MC Bridge Setup Help

MC Bridge安装配置帮助

If the user asks how to install or set up MC Bridge, fetch the README from the mc-bridge repo and show the relevant quick start / setup instructions:
bash
gh api repos/monte-carlo-data/mc-bridge/readme --jq '.content' | base64 --decode
Focus on: how to install, configure connections, and run MC Bridge. Don't dump the entire README — extract just the setup-relevant sections.
如果用户询问如何安装或设置MC Bridge,从mc-bridge仓库获取README并显示相关的快速开始/安装配置说明:
bash
gh api repos/monte-carlo-data/mc-bridge/readme --jq '.content' | base64 --decode
重点关注:如何安装、配置连接和运行MC Bridge。
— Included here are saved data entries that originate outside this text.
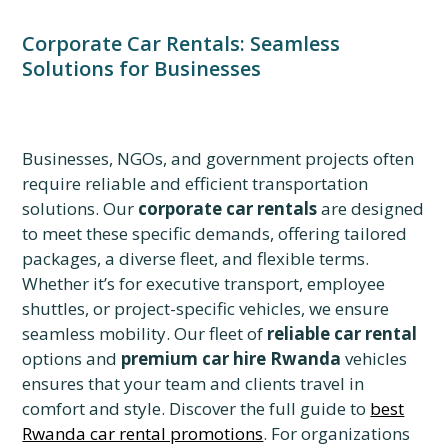
Corporate Car Rentals: Seamless
Solutions for Businesses
Businesses, NGOs, and government projects often
require reliable and efficient transportation
solutions. Our
corporate car rentals
are designed
to meet these specific demands, offering tailored
packages, a diverse fleet, and flexible terms.
Whether it’s for executive transport, employee
shuttles, or project-specific vehicles, we ensure
seamless mobility. Our fleet of
reliable car rental
options and
premium car hire Rwanda
vehicles
ensures that your team and clients travel in
comfort and style. Discover the full guide to
best
Rwanda car rental promotions
. For organizations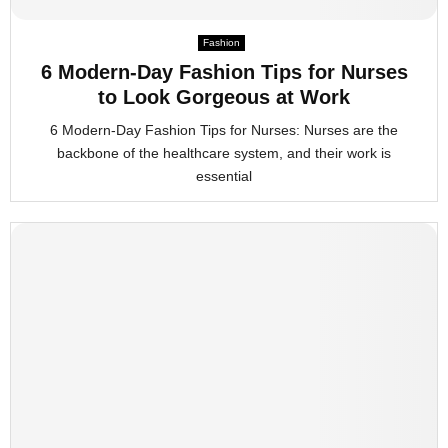
M
Fashion
6 Modern-Day Fashion Tips for Nurses
E
to Look Gorgeous at Work
6 Modern-Day Fashion Tips for Nurses: Nurses are the
N
backbone of the healthcare system, and their work is
essential
U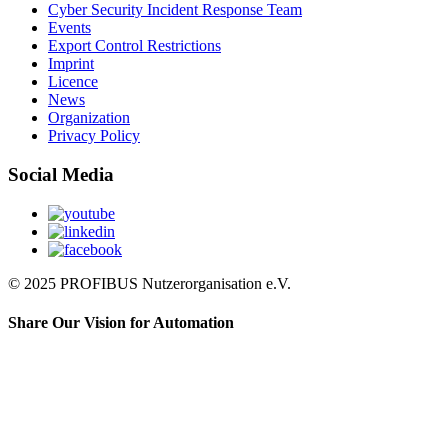
Cyber Security Incident Response Team
Events
Export Control Restrictions
Imprint
Licence
News
Organization
Privacy Policy
Social Media
© 2025 PROFIBUS Nutzerorganisation e.V.
Share Our Vision for Automation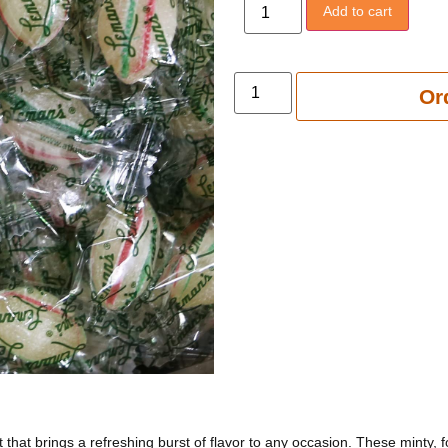
Add to cart
Add to 
Or
 that brings a refreshing burst of flavor to any occasion. These minty, 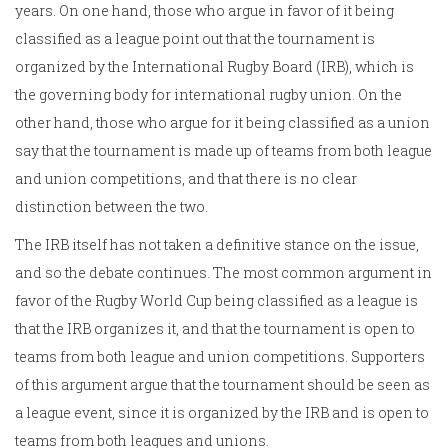
years. On one hand, those who argue in favor of it being
classified as a league point out that the tournament is
organized by the International Rugby Board (IRB), which is
the governing body for international rugby union. On the
other hand, those who argue for it being classified as a union
say that the tournament is made up of teams from both league
and union competitions, and that there is no clear
distinction between the two.
The IRB itself has not taken a definitive stance on the issue,
and so the debate continues. The most common argument in
favor of the Rugby World Cup being classified as a league is
that the IRB organizes it, and that the tournament is open to
teams from both league and union competitions. Supporters
of this argument argue that the tournament should be seen as
a league event, since it is organized by the IRB and is open to
teams from both leagues and unions.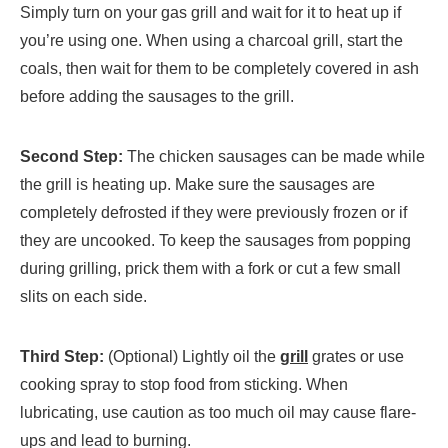
Simply turn on your gas grill and wait for it to heat up if
you’re using one. When using a charcoal grill, start the
coals, then wait for them to be completely covered in ash
before adding the sausages to the grill.
Second Step:
The chicken sausages can be made while
the grill is heating up. Make sure the sausages are
completely defrosted if they were previously frozen or if
they are uncooked. To keep the sausages from popping
during grilling, prick them with a fork or cut a few small
slits on each side.
Third Step:
(Optional) Lightly oil the
grill
grates or use
cooking spray to stop food from sticking. When
lubricating, use caution as too much oil may cause flare-
ups and lead to burning.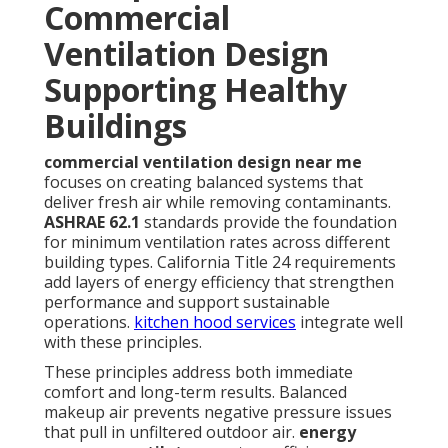
Commercial
Ventilation Design
Supporting Healthy
Buildings
commercial ventilation design near me
focuses on creating balanced systems that
deliver fresh air while removing contaminants.
ASHRAE 62.1
standards provide the foundation
for minimum ventilation rates across different
building types. California Title 24 requirements
add layers of energy efficiency that strengthen
performance and support sustainable
operations.
kitchen hood services
integrate well
with these principles.
These principles address both immediate
comfort and long-term results. Balanced
makeup air prevents negative pressure issues
that pull in unfiltered outdoor air.
energy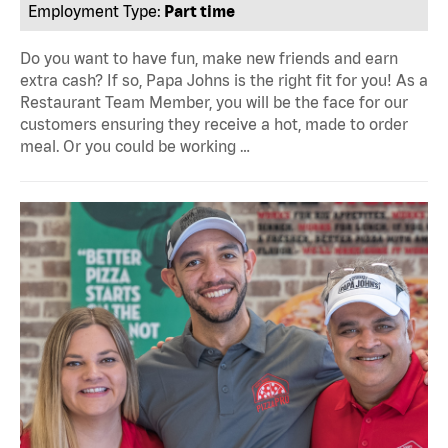
Employment Type:
Part time
Do you want to have fun, make new friends and earn
extra cash? If so, Papa Johns is the right fit for you! As a
Restaurant Team Member, you will be the face for our
customers ensuring they receive a hot, made to order
meal. Or you could be working …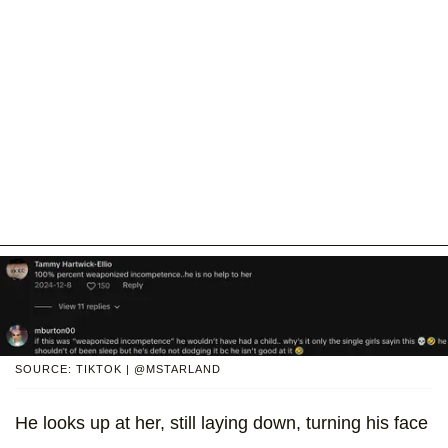
SOURCE: TIKTOK | @MSTARLAND
He looks up at her, still laying down, turning his face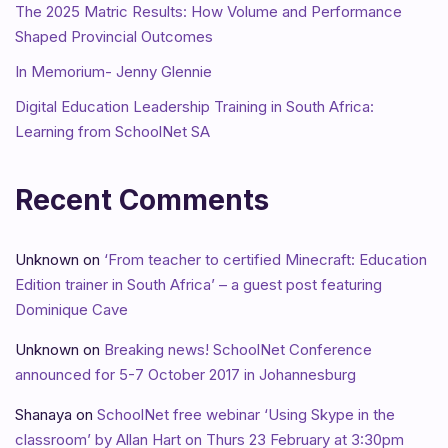
The 2025 Matric Results: How Volume and Performance
Shaped Provincial Outcomes
In Memorium- Jenny Glennie
Digital Education Leadership Training in South Africa:
Learning from SchoolNet SA
Recent Comments
Unknown
on
‘From teacher to certified Minecraft: Education
Edition trainer in South Africa’ – a guest post featuring
Dominique Cave
Unknown
on
Breaking news! SchoolNet Conference
announced for 5-7 October 2017 in Johannesburg
Shanaya
on
SchoolNet free webinar ‘Using Skype in the
classroom’ by Allan Hart on Thurs 23 February at 3:30pm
不要输出整个README——仅提取与安装配置相关的部分。

Limitations

局限性

  • Use this skill only when the task clearly matches the scope described above.
  • Do not treat the output as a substitute for environment-specific validation, testing, or expert review.
  • Stop and ask for clarification if required inputs, permissions, safety boundaries, or success criteria are missing.
  • 仅当任务明确符合上述描述的范围时使用此技能。
  • 不要将输出视为环境特定验证、测试或专家评审的替代品。
  • 如果缺少所需输入、权限、安全边界或成功标准,请停止并请求澄清。